- **EXTRACT TO READ**
:::
TORONTO — Quebec filmmaker Philippe Falardeau says that through the four-year process of making his new docuseries about the Lac-Megantic trail derailment disaster he had to be talked down from abandoning the project more than once.
“I often thought about quitting if I’m being honest, because maybe I’m a sponge…if someone is hurt I’m suffering,” said Falardeau. “It took a toll on me, but the people from Lac-Megantic told me not to quit and my co-writers told me not to quit, and they were right.”
Drawing on the harrowing first hand-accounts of victims as well as interviews with railway and town officials, “Lac-Megantic — This Is Not an Accident” traces how the small town in eastern Quebec became the site of one of Canada’s worst rail disaster on July 6, 2013. The series is screening Saturday at Hot Docs festival in Toronto and will premiere Tuesday on Videotron’s French-language video-on-demand service Vrai.
Members of the Lac-Megantic community detail the decisions and conditions that they allege contributed to the derailment of a runaway train carrying 72 tank cars laden with Bakken shale oil — causing an explosion that killed 47 people, displaced 2,000 residents and spilled more than 7.7 million litres of crude oil.
:::
- **STUDY MATERIAL**
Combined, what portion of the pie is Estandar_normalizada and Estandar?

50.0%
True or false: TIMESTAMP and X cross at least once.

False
:::
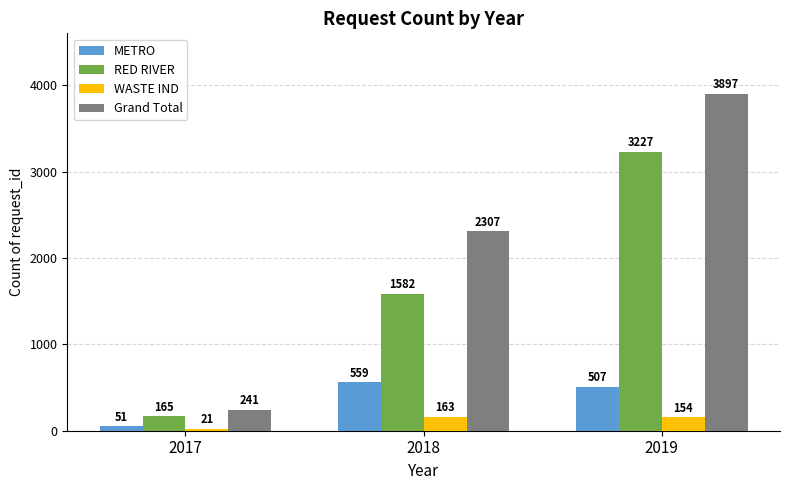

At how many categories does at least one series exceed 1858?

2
:::
- **WORK TASK A**
Do these statements agree with the article about the Lac-Megantic docuseries? (i) Making the docuseries took four years. (ii) The series will premiere on an English-language service. (iii) The runaway train was carrying 72 tank cars. Answer yes or no to each, quoting the words from the article that decide it.
- **WORK TASK B**
Continue the article about the Lac-Megantic docuseries, starting right after its last sentence.
The lines above are separate from the article about the Lac-Megantic docuseries.

- **EXERCISE ANSWER A**
(i) Yes: "through the four-year process of making his new docuseries"
(ii) No: "will premiere Tuesday on Videotron’s French-language video-on-demand service Vrai"
(iii) Yes: "a runaway train carrying 72 tank cars laden with Bakken shale oil"

- **EXERCISE ANSWER B**
“The main voice had to be the people of Lac-Megantic or else it wouldn’t have made sense for me because most of the other work into this tragedy had been done,” said Falardeau, the Oscar-nominated director behind films including “Monsieur Lazhar” and “My Salinger Year.”
“Speaking to them and explaining to them what I wanted to do made me feel as if I had this unwritten permission to tell this story as it happened for a generation that also might not be aware of this tragedy.”
Falardeau points to a moment some years after the event during a biking run with his daughter as a period when the building blocks of a docuseries formed.
“I kept seeing all these tankers parked and kept thinking, that in a post-Lac-Megantic world, surely now, it’s a safer place. So I read Anne-Marie Saint-Cerny’s novel ‘Megantic’ only to realize that not much had changed,” said Falardeau.